Quatre suggests that systematic flaws, such as the sustainable growth rate, are to blame for those primary care physicians not seeing Medicare patients.

For Bond, who opened his private practice 10 years ago, the Medicare patients he does see require extra paperwork. He estimates that less than 10% of his 600 patient visits per month are on Medicare.

“I have to pay my physical therapists to document all this stuff but I don't get any increased reimbursements. We do more work for the same pay and possibly even less,” he said. On top of that, “the secondary insurances here in Oregon have their own individual requirements that are mind-boggling.”

But it's more than just paperwork. The current regulations create extra work for his front office staff to schedule Medicare patients to make sure that for reimbursement purposes, those appointments do not overlap, and that a physical therapist rather than an aide is available for uninterrupted care.

“I have bright, intelligent aides who work with me. They all have Bachelor of Science degrees, and you're telling me I can't have them work with Medicare patients and walk them from one machine to another or give them an ultrasound?” Bond asks. “An aide can bring them back to the room, and that's pretty much it.”  

The sense of urgency for these Medicare issues does not apply to large local providers.

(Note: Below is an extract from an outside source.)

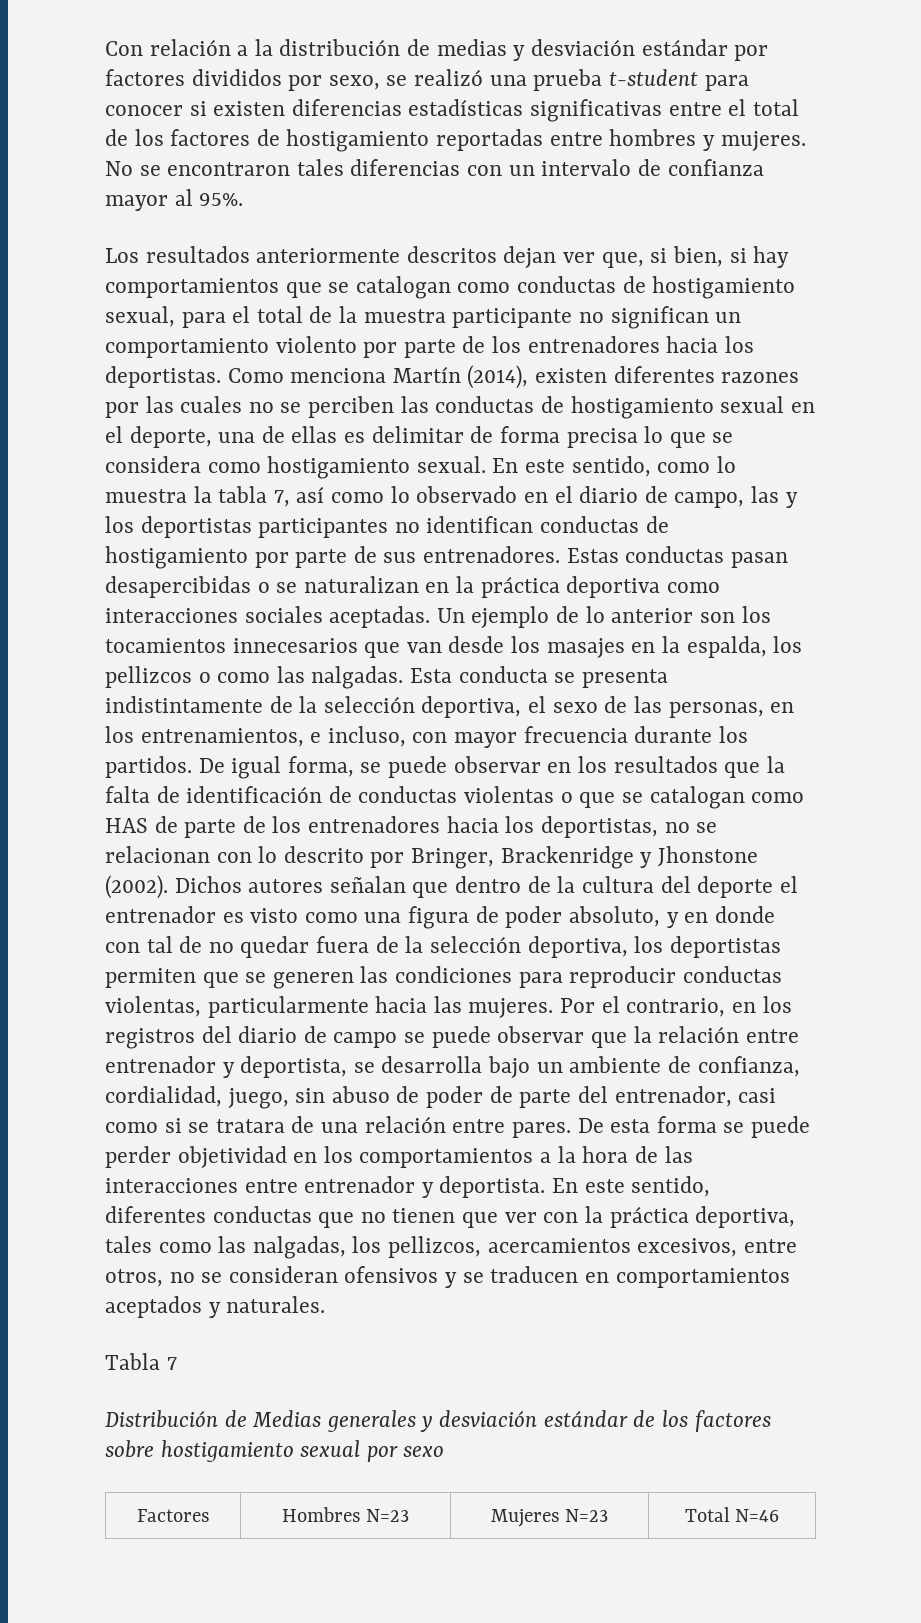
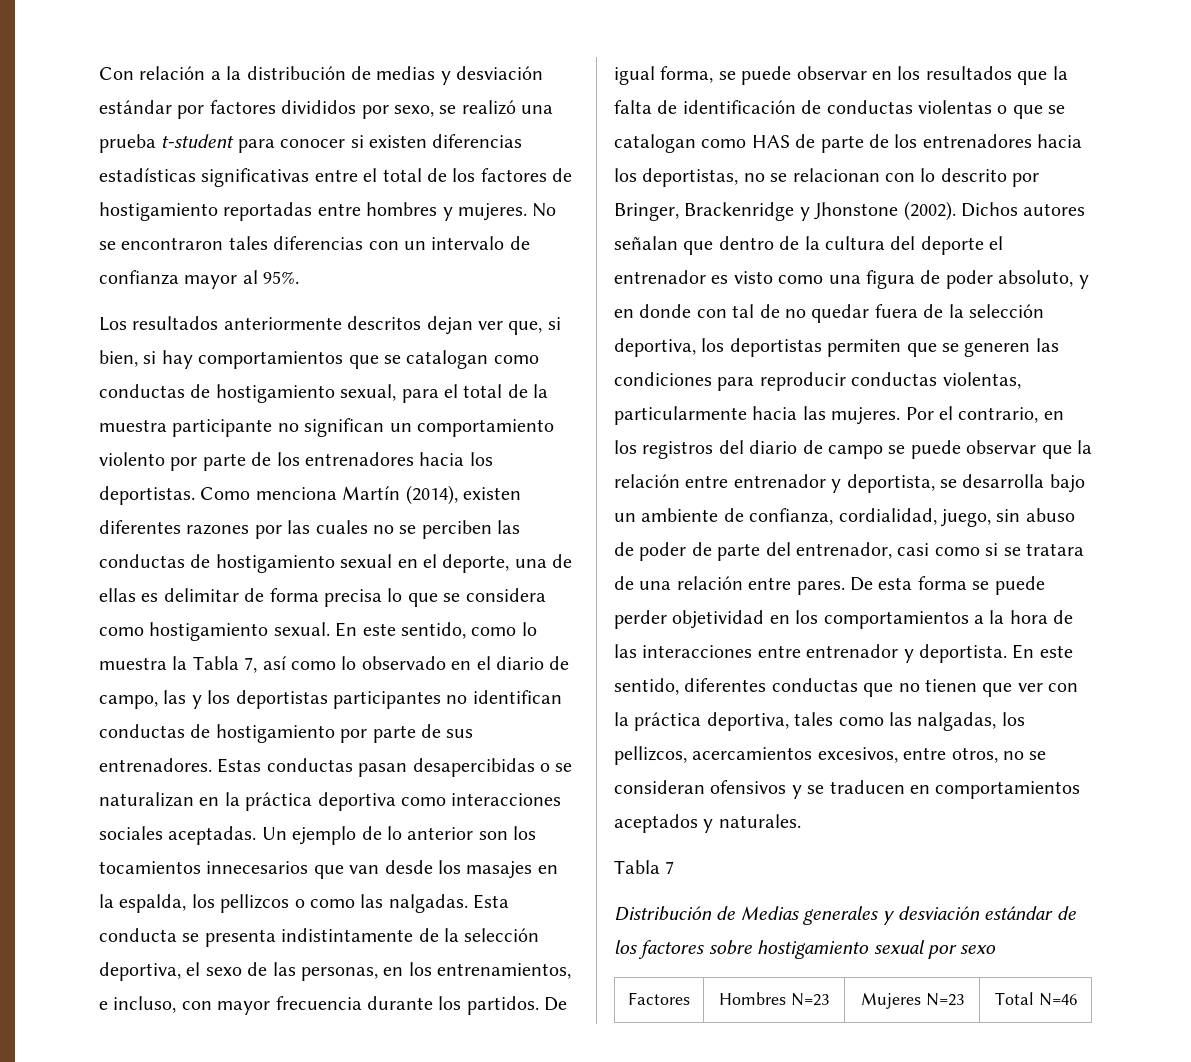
[218,486,268,503] tabla -> [192,656,239,670] Tabla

ZoomCare, for instance, was not asked to participate in the recent lobbying effort and has not been active on the federal level, according to company spokesman Len Bergstein.

The association lobbying efforts also included three other issues. One is adding physical therapists to the list of providers who are allowed to retain substitute physicians in their practices to treat Medicare patients when the providers are absent because of illness, pregnancy, vacation, or other reasons. Currently, the Social Security statute only allows this arrangement, known as locum tenens, for practitioners identified as “physicians” under Medicare: doctors of medicine, osteopathy, dental surgery, podiatric medicine, optometry and chiropractic.

The final two issues are adding physical therapists to the list of providers who are allowed to opt-out of Medicare and collect out-of-pocket payments from those patients instead, and reforming a law that allows physicians to “self-refer” patients for physical therapy services provided within their own clinics.